WHY wins Edinburgh's Ross Pavilion contest with design featuring undulating roof gardens
American studio wHY has won a competition to design a new events pavilion overlooked by Edinburgh Castle, with plans for a series of glazed pavilions topped by wave-shaped roof gardens.
wHY partnered with Edinburgh office GRAS on its design for the £25 million Ross Pavilion, which was selected ahead of proposals by six other teams, including BIG, Adjaye Associates and Sou Fujimoto Architects.
The winning design, called Butterfly, proposes pavilions with a gently undulating terrain extending over the top, to ensure views of Edinburgh Castle remain the main focal point of the gardens.
This pavilions, which will house a visitors centre and a cafe, would be topped by an undulating promenade that provides access to Princes Street, one of the city's main shopping streets.
The Ross Pavilion and West Princes Street Gardens competition was organised by The Ross Development Trust and Malcolm Reading Associates.
It asked entrants to design a pavilion to replace an existing bandstand within the gardens, to host key events in Edinburgh's calendar including Hogmanay celebrations and the Edinburgh International Festival's closing fireworks concert.

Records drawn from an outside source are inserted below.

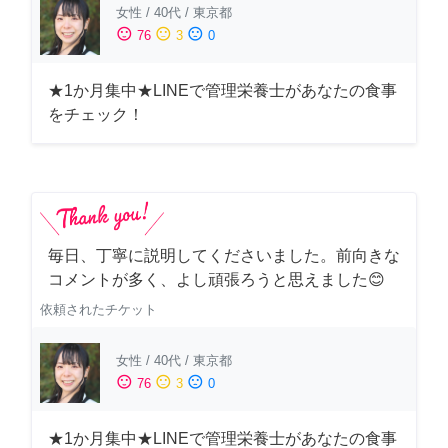
女性
/
40代
/
東京都
sentiment_satisfied
sentiment_neutral
sentiment_dissatisfied
76
3
0
★1か月集中★LINEで管理栄養士があなたの食事
をチェック！
毎日、丁寧に説明してくださいました。前向きな
コメントが多く、よし頑張ろうと思えました😊
依頼されたチケット
女性
/
40代
/
東京都
sentiment_satisfied
sentiment_neutral
sentiment_dissatisfied
76
3
0
★1か月集中★LINEで管理栄養士があなたの食事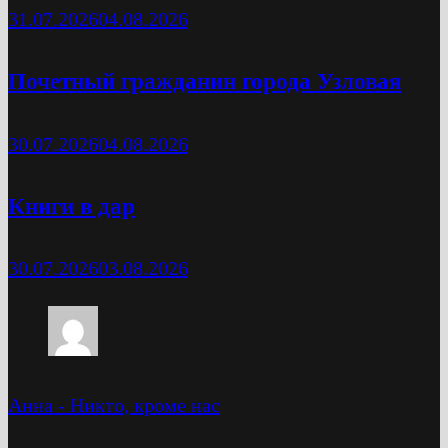
31.07.2026
04.08.2026
Почетный гражданин города Узловая
30.07.2026
04.08.2026
Книги в дар
30.07.2026
03.08.2026
Анна
-
Никто, кроме нас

The winning team also included Groves-Raines Architects, Arup, Studio Yann Kersalé, O Street, Stuco, Creative Concern, Noel Kingsbury, Atelier Ten and Lawrence Barth.
The jury was unanimous in its selection of the design, praising it as "a beautiful and intensely appealing proposal that complemented, but did not compete with, the skyline of the city and the castle".
"They demonstrated an impressive collaboration which respects and enhances the historical context and backdrop of the castle and the city, whilst creating new heritage and increasing the green space within the gardens," said jury chair Norman Springford. "All of which were key aspects for us all and respected the importance of the space within a world heritage site."
The jury also specially commended Sou Fujimoto Architects and William Matthews Associates for their team's design, which featured a ramped pathway encircling a public green.
New York- and Los Angeles-based wHY was set up by Kulapat Yantrasast in 2004. Yantrasast and the practice's landscape design director Mark Thomann led the project for the Butterfly pavilion.
"wHY is built around an ecology of disciplines, the convergence of ideas, experience, nature and people," said Yantrasast. "The Ross Pavilion and West Princes Street Gardens represent this convergence and this was the perfect ground to further our approach to design."
The firm also recently completed work on the Marciano Art Foundation in Los Angeles and Grand Rapids Art Museum in Michigan.
Plans for the Ross Pavilion and West Princes Street Gardens will now be open for public consultation, with construction works expected to begin in 2018.